Industrie-Kern: Lindener Eisen- und Stahlwerke
04. August 2025 | von Klaus PohlmannGeschichte ist nicht Vergangenheit: Wir tragen sie mit uns. Kein neuer Gedanke. Aber er führt dazu, hier erstmals ein Unternehmen vorzustellen, das es nicht mehr gibt: die Lindener Eisen- und Stahlwerke.
Wir schließen die Augen. Und sehen, von Süden kommend, über der von dunklen Gebäuden zerklüfteten Landschaft mit hoch aufragenden Schloten etwas heranfliegen.

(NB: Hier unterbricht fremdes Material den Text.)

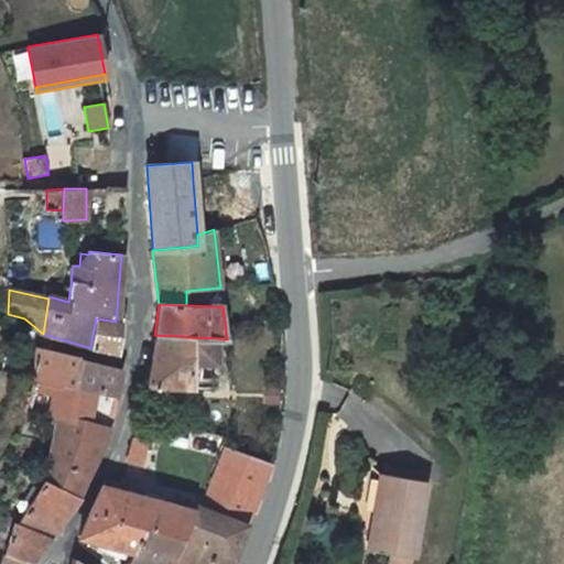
[(96,318),(90,348),(111,353),(112,344),(116,322),(96,318)]
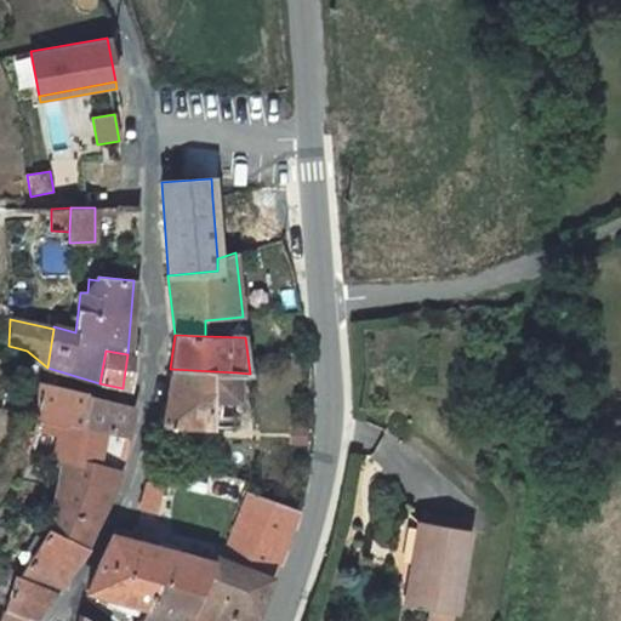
[(234,399),(237,372),(170,369),(161,426),(211,427),(210,415),(218,415),(218,399),(234,399)]
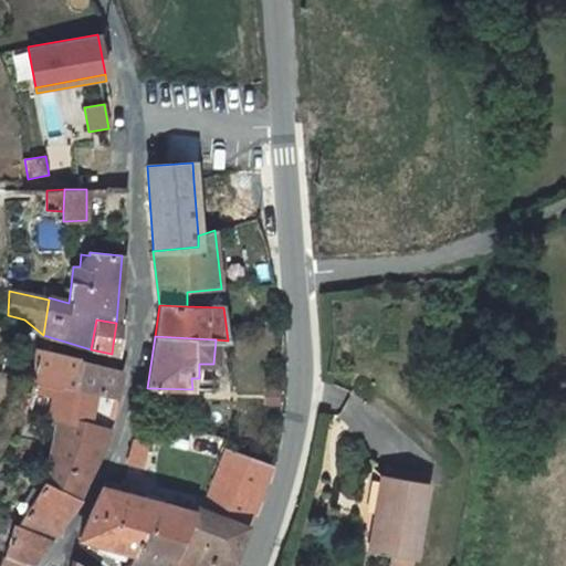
[(122,346),(113,345),(112,354),(121,355),(122,346)]
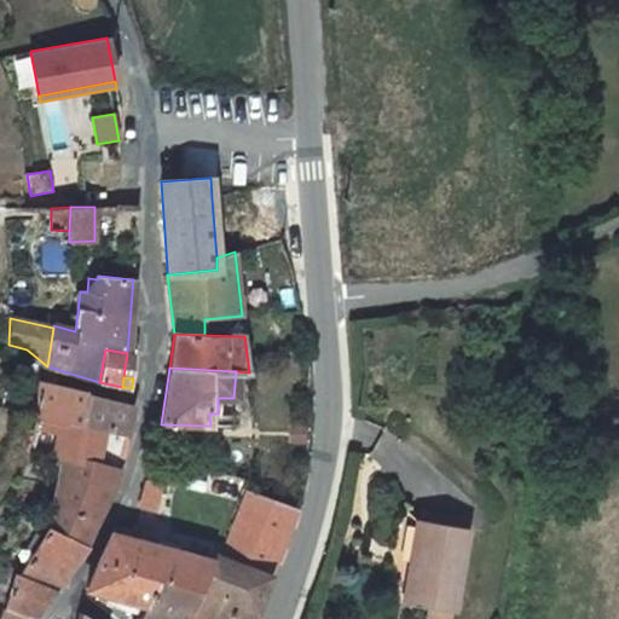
[(84,424),(91,395),(39,385),(35,418),(65,424),(68,424),(69,421),(84,424)]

Nicht allzu hoch, silbrig schimmernd mit drei Schwingen.
Der Dreidecker gewinnt Höhe über einer müden Landschaft. So stellen wir uns das vor, in Linden, noch nicht Hannover, irgendwann 1919: Der Monate zuvor beendete Krieg hatte vier lange Jahre die Industrie angetrieben.
Die Hannoversche Waggonfabrik, kurz Hawa, die den silbernen Flieger baute, wuchs von knapp 1000 auf 3000 Mitarbeitende im letzten Kriegsjahr. Und sucht nun, wie viele andere, nach einem Weg in den Frieden.

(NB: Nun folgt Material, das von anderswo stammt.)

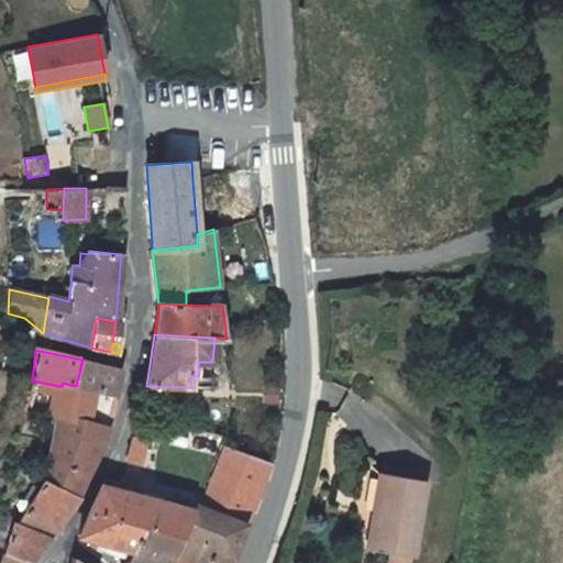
[(83,360),(76,386),(116,397),(121,368),(83,360)]
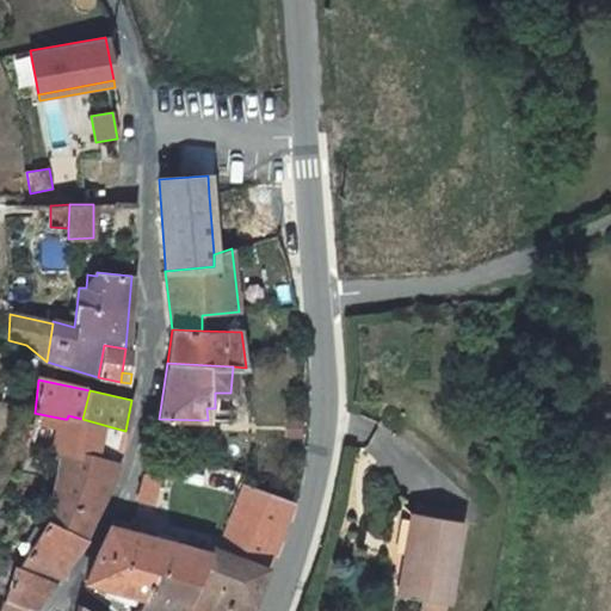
[(67,419),(65,419),(62,438),(60,455),(78,456),(79,451),(118,462),(125,431),(82,419),(68,415),(67,419)]
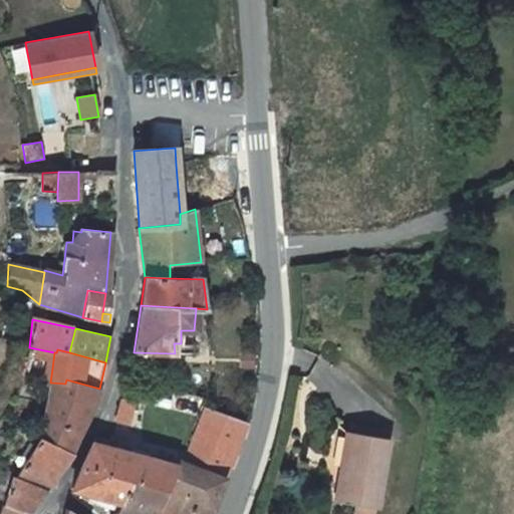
[(254,355),(243,354),(243,366),(254,366),(254,355)]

“… Güte der Erzeugnisse fand bald Anerkennung”
Die Hawa mit ihrem Werksflugplatz lag ganz im Süden des Lindener Industriegürtels. Wir aber sind jetzt auf der anderen Seite, rund sechs Kilometer weiter nördlich. Auf dem Gelände der Lindener Eisen- und Stahlwerke AG, kurz: LES. Gießerei und Maschinenfabrik, gegründet 1872. Schnell sei danach die Zahl der Beschäftigten auf 80 gewachsen, heißt es in den Hannoverschen Geschichtsblättern, und „die Güte der Erzeugnisse fand bald Anerkennung und die Firma erlangte, später vor allem durch ihre Maschinen für die Zementindustrie, Weltruf.“
Drumherum um das Unternehmen mit gewissem Weltruf: die seit Mitte des 19. Jahrhunderts rasant wachsende Lindener Industrie. Die LES fügte sich in einen

bereits bedeutenden hannoverschen Industriezweig, heute würde man sagen: in ein Cluster. Zuvörderst natürlich in direkter Nachbarschaft die Eisen-Giesserey und Maschinenfabrik Georg Egestorff, später besser bekannt als Hanomag. Außerdem – allerdings nicht in Linden – die Hannoversche Eisengießerei und das Hannoversche Guß- und Walzwerk, in dem die Hof-Bronzegießerei aufging, die das Ernst-August-Denkmal vor dem hannoverschen Hauptbahnhof goß. In Hannover wurde im Juni 1869 auch der Verband Deutscher Eisengießereien gegründet, der vielleicht erste deutsche Industrieverband.
Zahnräder mit einem Durchmesser von fünf Metern oder mehr
Die Lindener Eisen + Stahl stellte Gussstücke für den Maschinen- und Schiffsbau her, Zahnräder, fünf Meter oder mehr im Durchmesser. Außerdem zum Beispiel hoch beanspruchte Verschleißteile für die Zement- und Schotterindustrie. Verwendet wurde ein eigener LES-Hartstahl. Außerdem baute das Unternehmen ganze Maschinen, zum Beispiel Pressen aller Art, bis zu solchen für die Schallplattenfertigung. Und Zerkleinerungsanlagen: für Schotterwerke, Steinbrüche, Kokereien.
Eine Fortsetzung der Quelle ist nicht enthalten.